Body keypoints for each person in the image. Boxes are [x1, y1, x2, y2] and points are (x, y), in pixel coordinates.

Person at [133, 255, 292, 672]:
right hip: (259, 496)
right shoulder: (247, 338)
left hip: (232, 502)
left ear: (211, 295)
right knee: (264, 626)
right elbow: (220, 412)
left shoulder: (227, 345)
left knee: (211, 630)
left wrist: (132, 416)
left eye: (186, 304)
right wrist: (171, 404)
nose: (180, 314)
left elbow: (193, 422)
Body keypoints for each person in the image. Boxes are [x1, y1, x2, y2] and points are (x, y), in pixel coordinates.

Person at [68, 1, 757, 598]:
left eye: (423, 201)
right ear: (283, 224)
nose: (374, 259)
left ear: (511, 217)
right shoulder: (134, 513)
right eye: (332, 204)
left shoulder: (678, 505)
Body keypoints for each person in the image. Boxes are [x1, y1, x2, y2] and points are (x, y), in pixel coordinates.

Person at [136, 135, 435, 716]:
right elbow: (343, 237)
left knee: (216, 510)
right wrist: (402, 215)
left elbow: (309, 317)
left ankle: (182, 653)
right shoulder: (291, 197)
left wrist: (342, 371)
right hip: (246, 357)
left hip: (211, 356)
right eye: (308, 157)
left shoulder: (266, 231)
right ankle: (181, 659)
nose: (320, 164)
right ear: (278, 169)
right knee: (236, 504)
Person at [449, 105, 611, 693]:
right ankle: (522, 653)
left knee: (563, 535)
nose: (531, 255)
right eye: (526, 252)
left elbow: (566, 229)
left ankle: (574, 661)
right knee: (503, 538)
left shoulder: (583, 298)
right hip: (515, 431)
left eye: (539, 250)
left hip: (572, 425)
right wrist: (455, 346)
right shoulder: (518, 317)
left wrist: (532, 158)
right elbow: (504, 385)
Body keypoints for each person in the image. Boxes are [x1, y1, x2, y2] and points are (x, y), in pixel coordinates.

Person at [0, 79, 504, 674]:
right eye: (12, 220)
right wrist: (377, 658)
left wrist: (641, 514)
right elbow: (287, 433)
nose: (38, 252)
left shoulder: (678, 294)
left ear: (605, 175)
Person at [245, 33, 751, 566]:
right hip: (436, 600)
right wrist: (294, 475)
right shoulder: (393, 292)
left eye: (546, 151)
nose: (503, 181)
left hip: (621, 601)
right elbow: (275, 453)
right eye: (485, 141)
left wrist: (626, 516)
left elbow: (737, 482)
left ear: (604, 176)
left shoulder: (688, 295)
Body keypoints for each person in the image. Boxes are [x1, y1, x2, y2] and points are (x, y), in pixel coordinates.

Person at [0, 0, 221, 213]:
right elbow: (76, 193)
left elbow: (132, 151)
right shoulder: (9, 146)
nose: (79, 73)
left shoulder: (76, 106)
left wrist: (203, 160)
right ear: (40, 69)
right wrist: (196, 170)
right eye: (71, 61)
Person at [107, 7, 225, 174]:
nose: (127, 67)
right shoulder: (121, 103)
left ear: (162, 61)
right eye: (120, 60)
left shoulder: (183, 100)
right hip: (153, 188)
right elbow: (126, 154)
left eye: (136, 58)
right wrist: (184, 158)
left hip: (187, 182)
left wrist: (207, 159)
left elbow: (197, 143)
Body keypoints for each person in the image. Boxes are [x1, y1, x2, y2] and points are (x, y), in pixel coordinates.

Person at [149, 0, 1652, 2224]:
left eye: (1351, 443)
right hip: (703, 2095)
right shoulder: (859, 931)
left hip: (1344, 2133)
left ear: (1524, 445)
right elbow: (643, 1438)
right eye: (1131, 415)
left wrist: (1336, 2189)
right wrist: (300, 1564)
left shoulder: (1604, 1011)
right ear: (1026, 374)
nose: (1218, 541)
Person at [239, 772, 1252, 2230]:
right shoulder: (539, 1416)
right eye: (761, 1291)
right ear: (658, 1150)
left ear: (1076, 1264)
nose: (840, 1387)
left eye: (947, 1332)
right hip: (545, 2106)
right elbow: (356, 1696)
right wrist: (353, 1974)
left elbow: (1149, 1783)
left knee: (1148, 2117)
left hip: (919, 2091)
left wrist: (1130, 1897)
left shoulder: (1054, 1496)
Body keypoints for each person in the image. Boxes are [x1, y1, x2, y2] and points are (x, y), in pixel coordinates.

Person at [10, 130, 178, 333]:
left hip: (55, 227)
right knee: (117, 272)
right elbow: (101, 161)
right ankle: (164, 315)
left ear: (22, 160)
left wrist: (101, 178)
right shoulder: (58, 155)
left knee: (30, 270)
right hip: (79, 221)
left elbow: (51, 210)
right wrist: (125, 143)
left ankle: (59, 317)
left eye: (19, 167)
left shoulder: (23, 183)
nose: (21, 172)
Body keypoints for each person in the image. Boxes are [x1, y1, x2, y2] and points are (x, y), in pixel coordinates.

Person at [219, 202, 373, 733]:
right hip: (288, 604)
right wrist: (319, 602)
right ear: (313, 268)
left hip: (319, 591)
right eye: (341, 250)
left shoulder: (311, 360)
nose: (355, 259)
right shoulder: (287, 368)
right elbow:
════════════════════
* Your assignment
Print out all of the records above, word for word.

* Answer for the task
Body keypoints for each person in the image. Boxes are [x1, y1, x2, y2] and points are (x, y), in pixel coordinates.

Person at [133, 255, 292, 672]:
right hip: (259, 496)
right shoulder: (247, 338)
left hip: (232, 502)
left ear: (211, 295)
right knee: (264, 626)
right elbow: (220, 412)
left shoulder: (227, 345)
left knee: (211, 630)
left wrist: (132, 416)
left eye: (186, 304)
right wrist: (171, 404)
nose: (180, 314)
left elbow: (193, 422)
Body keypoints for each person in the image. Boxes are [x1, y1, x2, y2] and points are (x, y), in pixel coordinates.

Person at [68, 1, 757, 598]:
left eye: (423, 201)
right ear: (283, 224)
nose: (374, 259)
left ear: (511, 217)
right shoulder: (134, 513)
right eye: (332, 204)
left shoulder: (678, 505)
Body keypoints for each person in the image. Boxes are [x1, y1, x2, y2] and points are (x, y), in pixel coordinates.

Person at [136, 135, 435, 716]:
right elbow: (343, 237)
left knee: (216, 510)
right wrist: (402, 215)
left elbow: (309, 317)
left ankle: (182, 653)
right shoulder: (291, 197)
left wrist: (342, 371)
right hip: (246, 357)
left hip: (211, 356)
right eye: (308, 157)
left shoulder: (266, 231)
right ankle: (181, 659)
nose: (320, 164)
right ear: (278, 169)
right knee: (236, 504)
Person at [449, 105, 611, 693]:
right ankle: (522, 653)
left knee: (563, 535)
nose: (531, 255)
right eye: (526, 252)
left elbow: (566, 229)
left ankle: (574, 661)
right knee: (503, 538)
left shoulder: (583, 298)
right hip: (515, 431)
left eye: (539, 250)
left hip: (572, 425)
right wrist: (455, 346)
right shoulder: (518, 317)
left wrist: (532, 158)
right elbow: (504, 385)
Body keypoints for each person in the image. Boxes are [x1, y1, x2, y2] and points are (x, y), in pixel coordinates.

Person at [0, 79, 504, 674]:
right eye: (12, 220)
right wrist: (377, 658)
left wrist: (641, 514)
right elbow: (287, 433)
nose: (38, 252)
left shoulder: (678, 294)
left ear: (605, 175)
Person at [245, 33, 751, 566]:
right hip: (436, 600)
right wrist: (294, 475)
right shoulder: (393, 292)
left eye: (546, 151)
nose: (503, 181)
left hip: (621, 601)
right elbow: (275, 453)
right eye: (485, 141)
left wrist: (626, 516)
left elbow: (737, 482)
left ear: (604, 176)
left shoulder: (688, 295)
Body keypoints for each person in the image. Boxes are [x1, y1, x2, y2] and points are (x, y), in pixel coordinates.

Person at [0, 0, 221, 213]:
right elbow: (76, 193)
left elbow: (132, 151)
right shoulder: (9, 146)
nose: (79, 73)
left shoulder: (76, 106)
left wrist: (203, 160)
right ear: (40, 69)
right wrist: (196, 170)
right eye: (71, 61)
Person at [107, 7, 225, 174]:
nose: (127, 67)
right shoulder: (121, 103)
left ear: (162, 61)
right eye: (120, 60)
left shoulder: (183, 100)
right hip: (153, 188)
right elbow: (126, 154)
left eye: (136, 58)
right wrist: (184, 158)
left hip: (187, 182)
left wrist: (207, 159)
left elbow: (197, 143)
Body keypoints for each person in the image. Boxes are [x1, y1, x2, y2] and points are (x, y), in pixel coordinates.

Person at [149, 0, 1652, 2224]:
left eye: (1351, 443)
right hip: (703, 2095)
right shoulder: (859, 931)
left hip: (1344, 2133)
left ear: (1524, 445)
right elbow: (643, 1438)
right eye: (1131, 415)
left wrist: (1336, 2189)
right wrist: (300, 1564)
left shoulder: (1604, 1011)
right ear: (1026, 374)
nose: (1218, 541)
Person at [239, 772, 1252, 2230]:
right shoulder: (539, 1416)
right eye: (761, 1291)
right ear: (658, 1150)
left ear: (1076, 1264)
nose: (840, 1387)
left eye: (947, 1332)
right hip: (545, 2106)
right elbow: (356, 1696)
right wrist: (353, 1974)
left elbow: (1149, 1783)
left knee: (1148, 2117)
left hip: (919, 2091)
left wrist: (1130, 1897)
left shoulder: (1054, 1496)
Body keypoints for each person in the image. Boxes are [x1, y1, x2, y2] and points are (x, y), in pixel coordinates.

Person at [10, 130, 178, 333]:
left hip: (55, 227)
right knee: (117, 272)
right elbow: (101, 161)
right ankle: (164, 315)
left ear: (22, 160)
left wrist: (101, 178)
right shoulder: (58, 155)
left knee: (30, 270)
right hip: (79, 221)
left elbow: (51, 210)
right wrist: (125, 143)
left ankle: (59, 317)
left eye: (19, 167)
left shoulder: (23, 183)
nose: (21, 172)
Body keypoints for each person in the image. Boxes are [x1, y1, x2, y2] and points are (x, y), in pixel coordinates.

Person at [219, 202, 373, 733]:
right hip: (288, 604)
right wrist: (319, 602)
right ear: (313, 268)
left hip: (319, 591)
right eye: (341, 250)
left shoulder: (311, 360)
nose: (355, 259)
right shoulder: (287, 368)
right elbow:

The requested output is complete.